START Data records

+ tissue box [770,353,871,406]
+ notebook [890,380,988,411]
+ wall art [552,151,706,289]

END Data records
START Data records

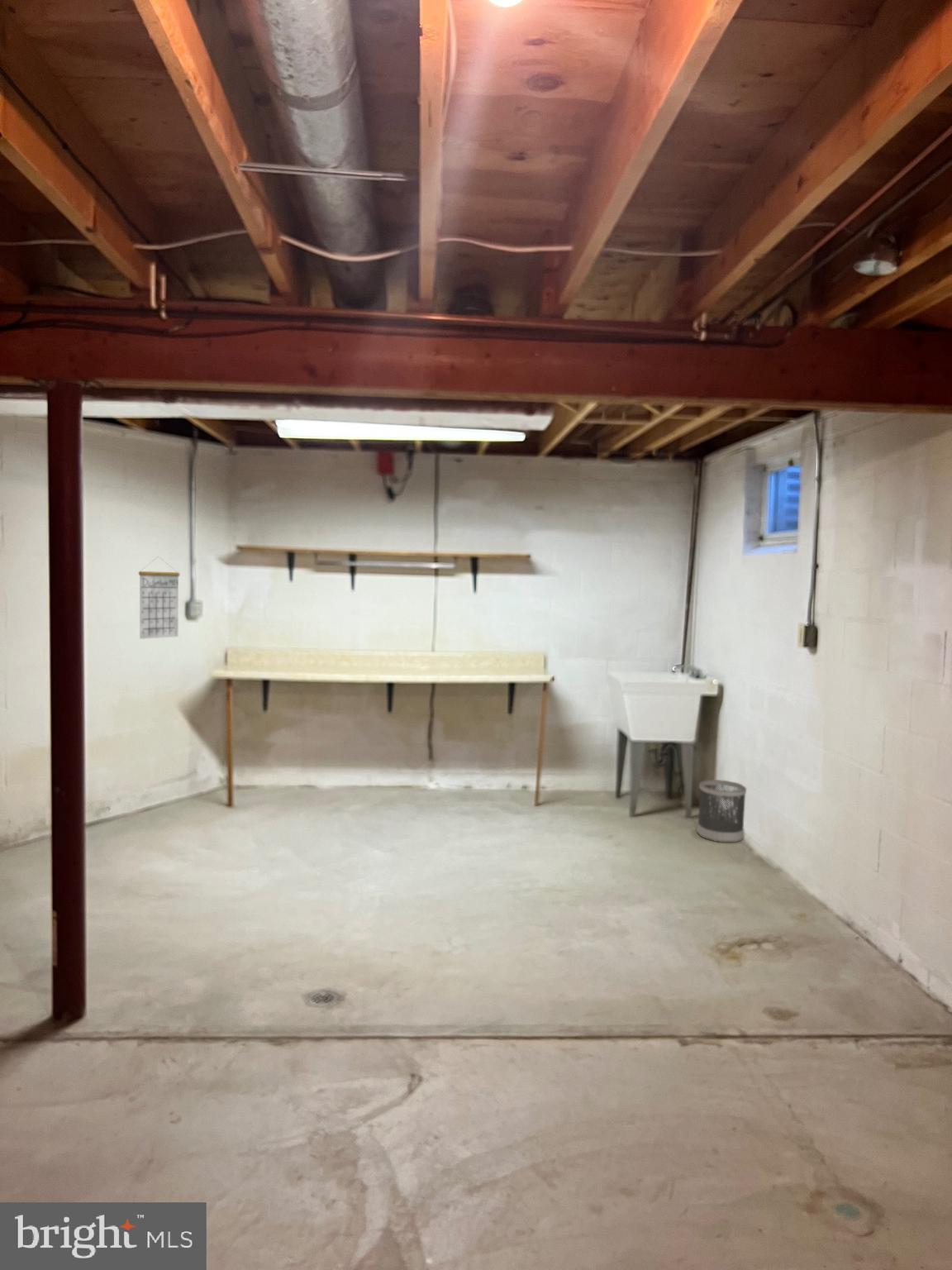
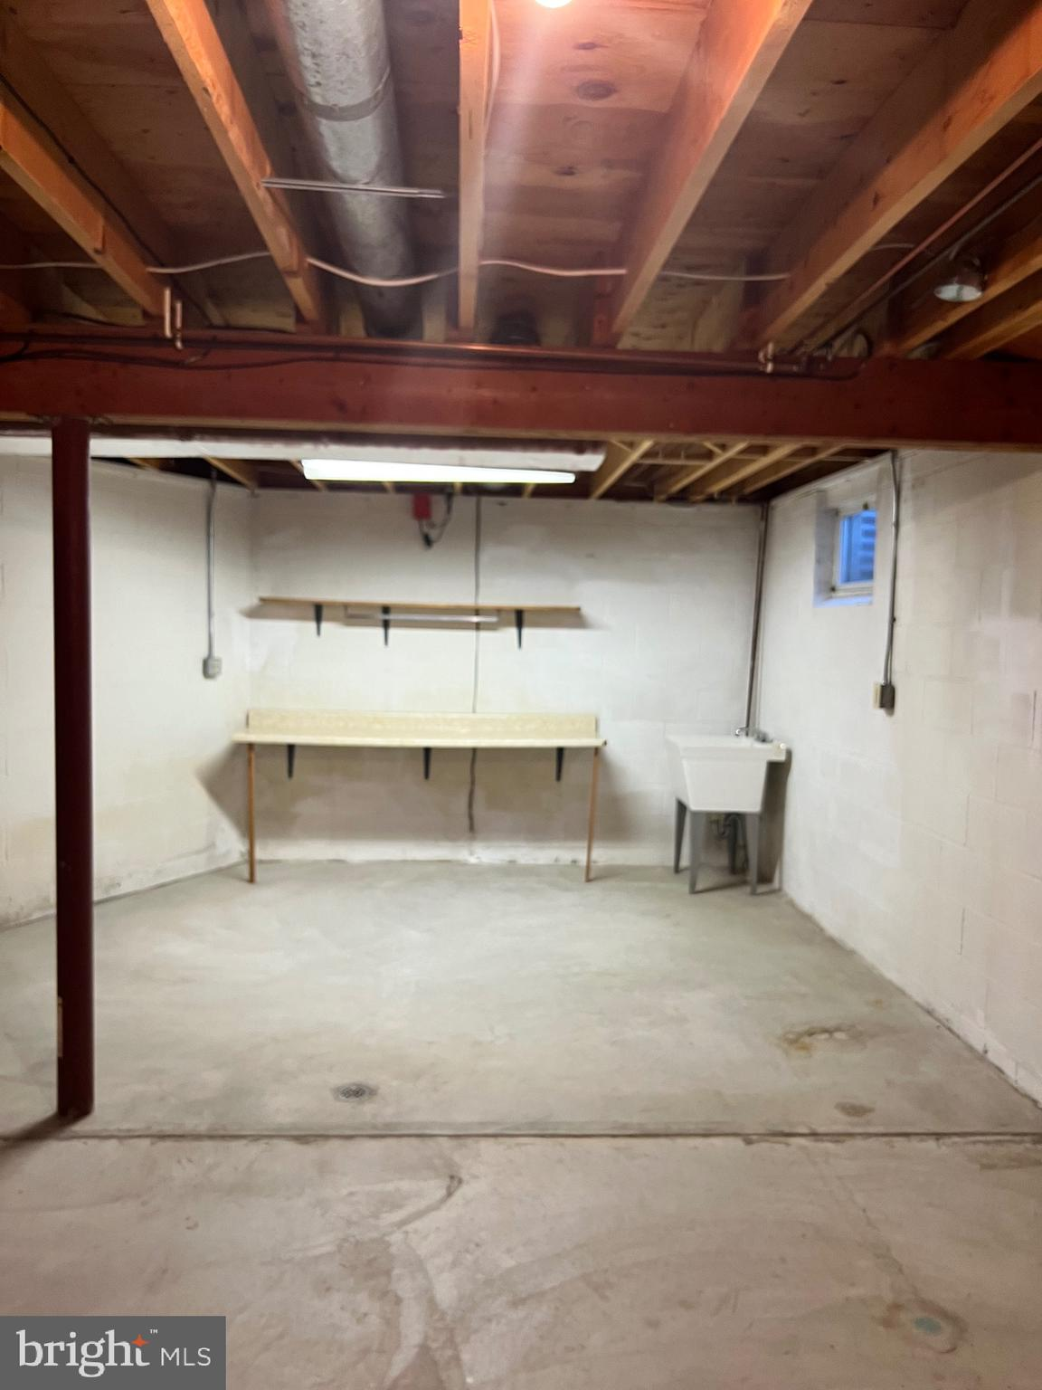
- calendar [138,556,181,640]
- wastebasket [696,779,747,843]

END Data records
START Data records

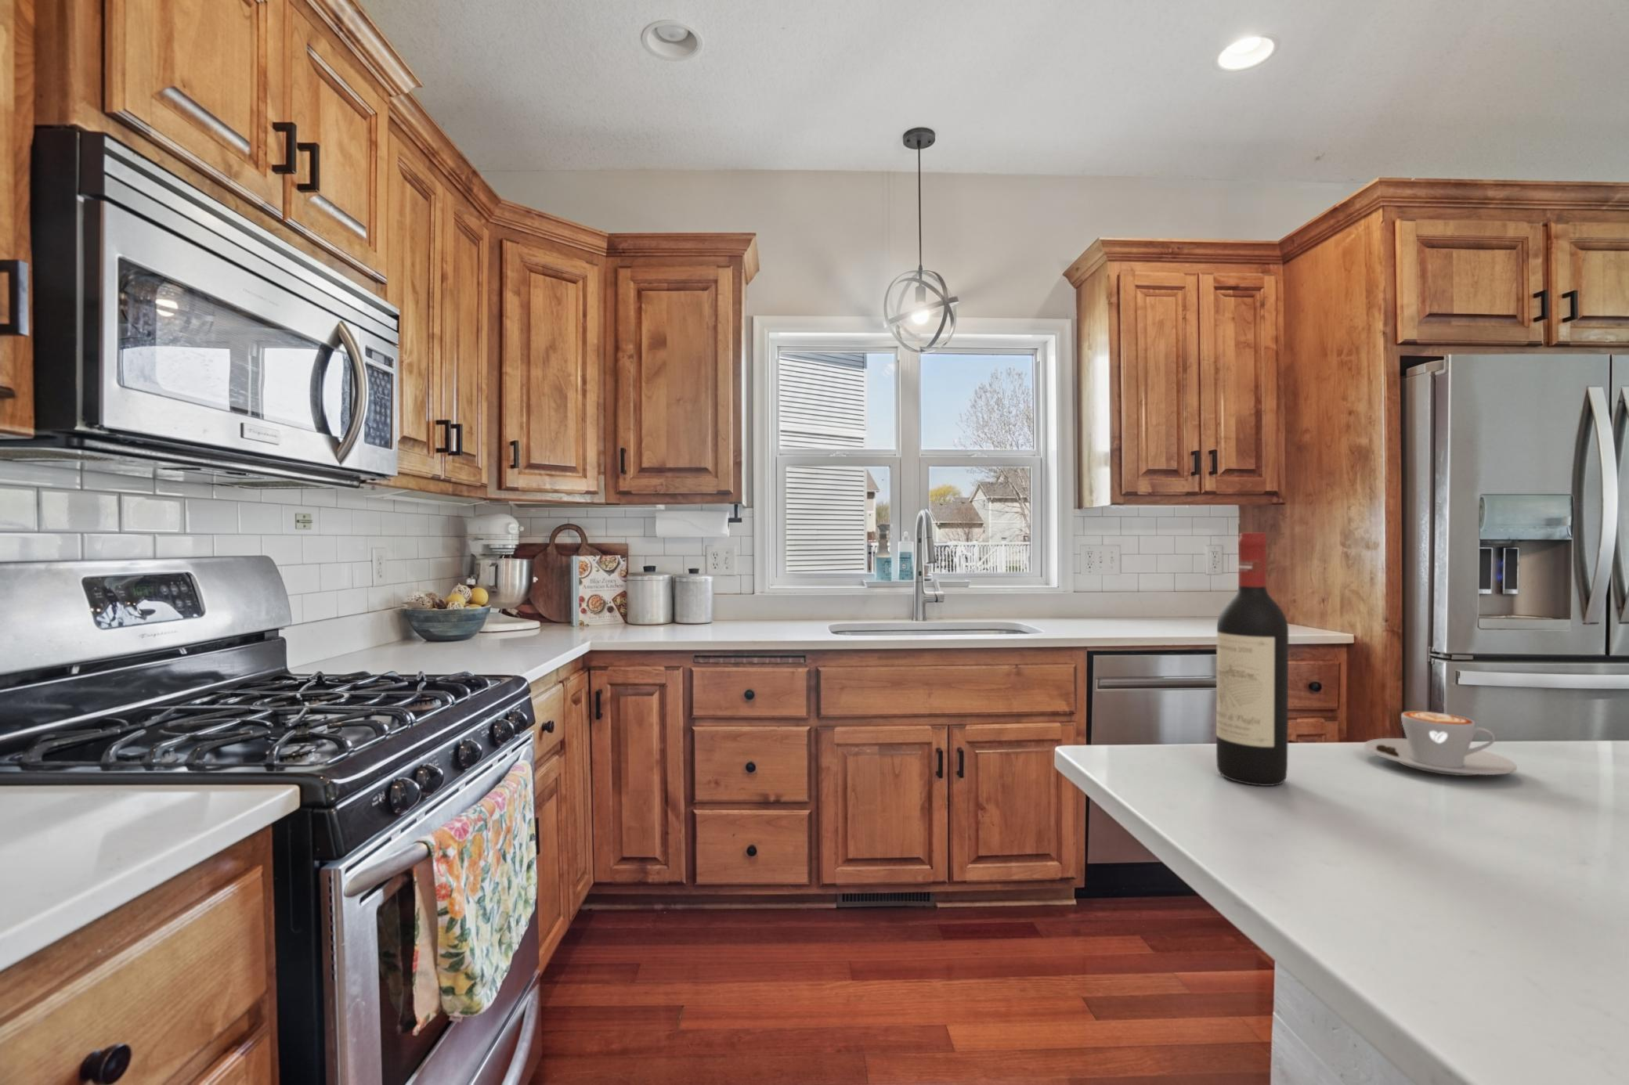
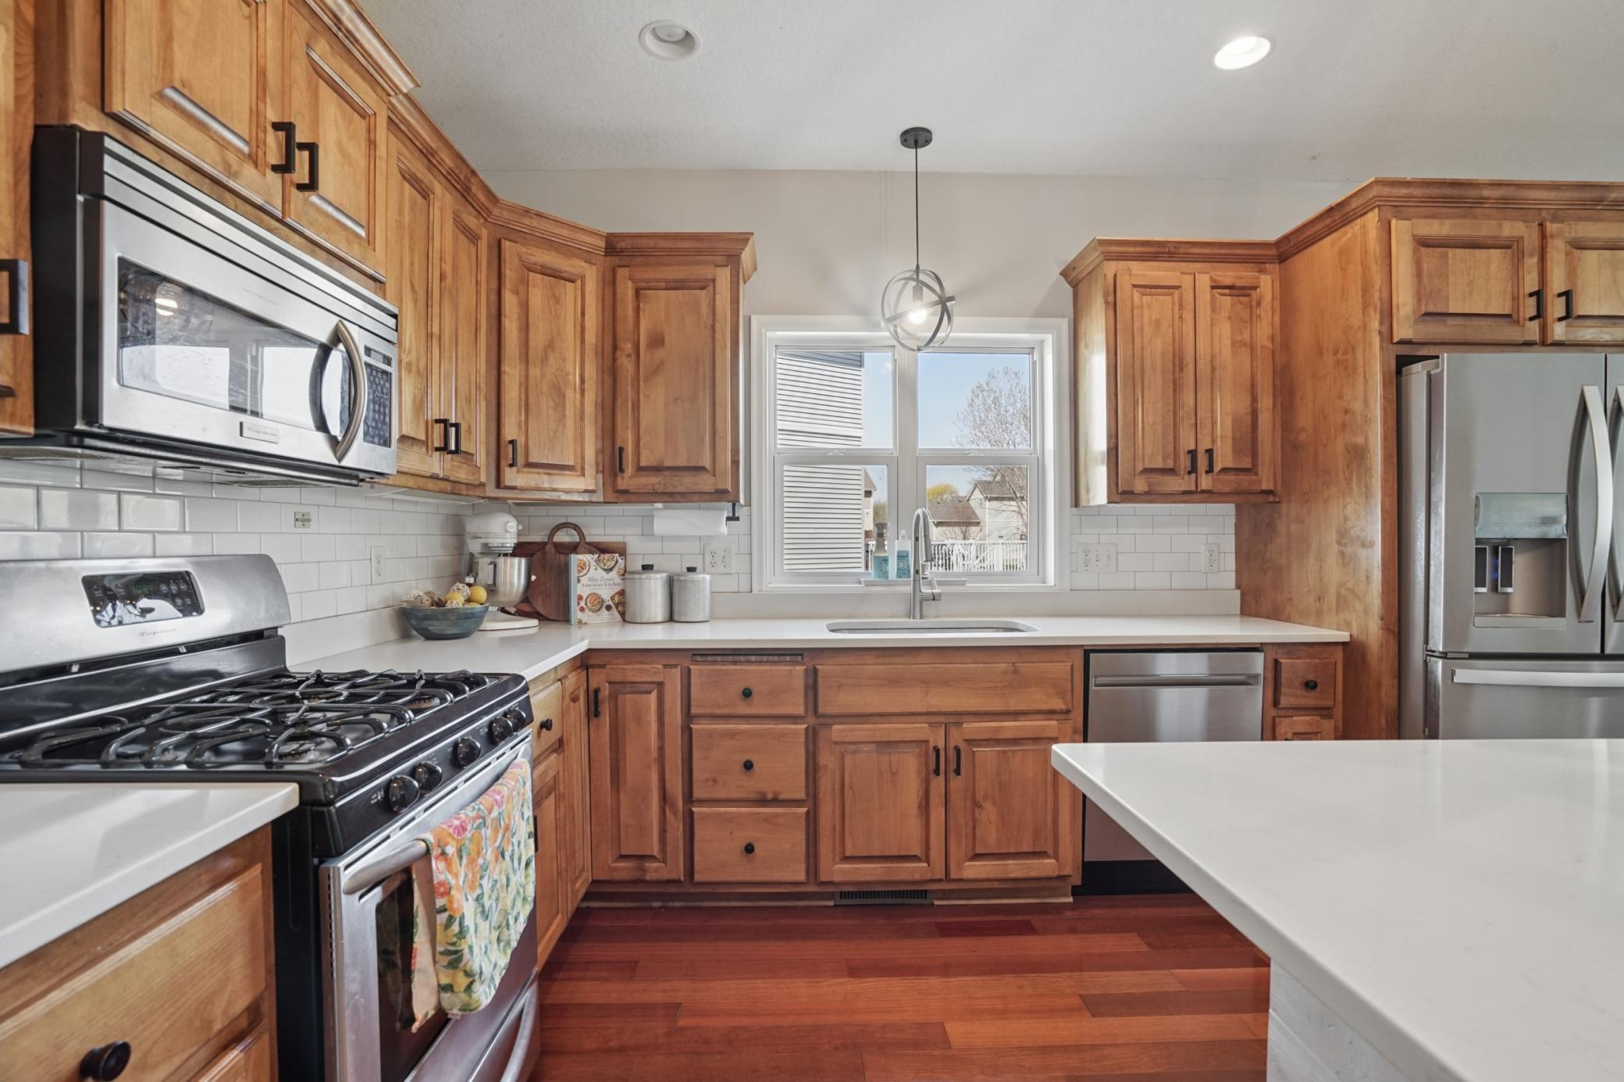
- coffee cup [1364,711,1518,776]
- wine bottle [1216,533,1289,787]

END Data records

[What needs to be done]: From the entries above, write out only the lines starting at the line that holds "tissue box [770,353,871,406]" and ending at the line that holds "wall art [552,151,706,289]", keeping both and matching them exactly.

[Result of this task]:
+ tissue box [770,353,871,406]
+ notebook [890,380,988,411]
+ wall art [552,151,706,289]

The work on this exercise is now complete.